- Location: 47°05′50″N 17°54′04″E﻿ / ﻿47.09716°N 17.90102°E Veszprém, Hungary
- Date: 11 September 1980; 45 years ago
- Target: Random people
- Attack type: Mass shooting, spree shooting, murder–suicide
- Weapons: Assault rifle Grenades
- Deaths: 3 (including the perpetrator)
- Injured: 10
- Perpetrator: 23-year-old soldier

= 1980 Veszprém attack =

Spree shooting in Veszprém, Hungary

On 11 September 1980, a gunman opened fire at multiple locations in Veszprém, Hungary. A 23-year-old soldier, armed with a rifle and several grenades, attacked random people. Two people and the perpetrator were killed, and ten others were wounded.
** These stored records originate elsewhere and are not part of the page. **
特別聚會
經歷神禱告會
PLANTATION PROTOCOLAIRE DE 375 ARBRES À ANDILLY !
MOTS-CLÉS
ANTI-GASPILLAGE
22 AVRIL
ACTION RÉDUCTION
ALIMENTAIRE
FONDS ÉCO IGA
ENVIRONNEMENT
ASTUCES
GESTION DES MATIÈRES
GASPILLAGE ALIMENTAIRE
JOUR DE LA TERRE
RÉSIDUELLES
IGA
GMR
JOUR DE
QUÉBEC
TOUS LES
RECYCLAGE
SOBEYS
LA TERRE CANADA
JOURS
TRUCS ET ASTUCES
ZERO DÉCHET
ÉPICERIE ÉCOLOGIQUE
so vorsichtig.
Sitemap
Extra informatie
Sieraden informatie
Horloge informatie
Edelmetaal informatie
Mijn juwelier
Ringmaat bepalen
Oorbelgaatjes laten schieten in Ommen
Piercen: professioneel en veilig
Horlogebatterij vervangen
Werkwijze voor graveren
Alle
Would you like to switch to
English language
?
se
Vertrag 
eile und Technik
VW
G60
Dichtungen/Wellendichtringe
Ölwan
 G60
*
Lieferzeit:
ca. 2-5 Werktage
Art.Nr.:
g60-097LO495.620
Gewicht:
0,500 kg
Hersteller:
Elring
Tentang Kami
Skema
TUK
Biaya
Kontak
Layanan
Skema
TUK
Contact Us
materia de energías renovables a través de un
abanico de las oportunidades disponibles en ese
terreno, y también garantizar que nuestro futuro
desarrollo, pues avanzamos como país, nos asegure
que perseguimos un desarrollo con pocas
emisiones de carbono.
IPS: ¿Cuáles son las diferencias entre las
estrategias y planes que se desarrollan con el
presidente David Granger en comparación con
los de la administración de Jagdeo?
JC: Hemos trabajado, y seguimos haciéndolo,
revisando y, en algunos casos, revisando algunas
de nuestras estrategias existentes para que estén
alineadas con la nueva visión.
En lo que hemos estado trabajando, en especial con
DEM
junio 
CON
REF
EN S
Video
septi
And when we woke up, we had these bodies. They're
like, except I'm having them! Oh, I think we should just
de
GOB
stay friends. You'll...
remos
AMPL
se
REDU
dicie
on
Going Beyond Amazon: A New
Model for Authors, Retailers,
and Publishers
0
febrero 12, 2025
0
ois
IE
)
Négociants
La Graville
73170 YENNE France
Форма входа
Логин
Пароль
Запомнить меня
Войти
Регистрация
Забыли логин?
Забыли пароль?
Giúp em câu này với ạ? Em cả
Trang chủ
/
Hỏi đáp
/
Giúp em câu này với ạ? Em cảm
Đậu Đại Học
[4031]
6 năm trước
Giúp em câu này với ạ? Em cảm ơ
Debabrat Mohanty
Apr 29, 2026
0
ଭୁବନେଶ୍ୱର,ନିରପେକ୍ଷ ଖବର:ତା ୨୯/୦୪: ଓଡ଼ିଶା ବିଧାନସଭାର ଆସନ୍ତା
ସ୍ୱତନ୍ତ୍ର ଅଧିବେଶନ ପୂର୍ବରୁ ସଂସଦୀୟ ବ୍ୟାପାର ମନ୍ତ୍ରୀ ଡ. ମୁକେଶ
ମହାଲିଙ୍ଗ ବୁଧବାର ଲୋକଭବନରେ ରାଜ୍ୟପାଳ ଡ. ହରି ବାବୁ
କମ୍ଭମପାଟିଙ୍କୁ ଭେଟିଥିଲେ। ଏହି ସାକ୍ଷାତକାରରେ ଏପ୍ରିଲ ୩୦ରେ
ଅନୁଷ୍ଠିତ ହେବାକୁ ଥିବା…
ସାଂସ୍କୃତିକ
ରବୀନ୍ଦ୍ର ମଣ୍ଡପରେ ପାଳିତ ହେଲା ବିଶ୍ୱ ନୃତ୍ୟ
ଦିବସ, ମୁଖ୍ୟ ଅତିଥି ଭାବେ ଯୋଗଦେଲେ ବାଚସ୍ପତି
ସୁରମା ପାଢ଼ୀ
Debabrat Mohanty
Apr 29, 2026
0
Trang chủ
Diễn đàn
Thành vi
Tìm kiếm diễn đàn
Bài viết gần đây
Blikk called the attack "one of the most brutal crimes under the Kádár government".

==Attack==
On 10 September 1980, the shooter, aged 23, deserted from his barracks, armed with an assault rifle, 270 rounds of ammunition, and 10 hand grenades. The following day, he opened fire near the Bishop's Palace, shooting and throwing hand grenades at workers renovating the building. He then traveled towards Patak Square, shooting random people and killing one. When he reached Jókai street, the gunman shot at people and also threw a hand grenade at a car. He then killed himself. More than 90 shots were fired, and four grenades were detonated.

==Aftermath==
News of the crime was suppressed by the Communist government. In 2020, forty years after the shooting, RTL released a two-part documentary covering the attack.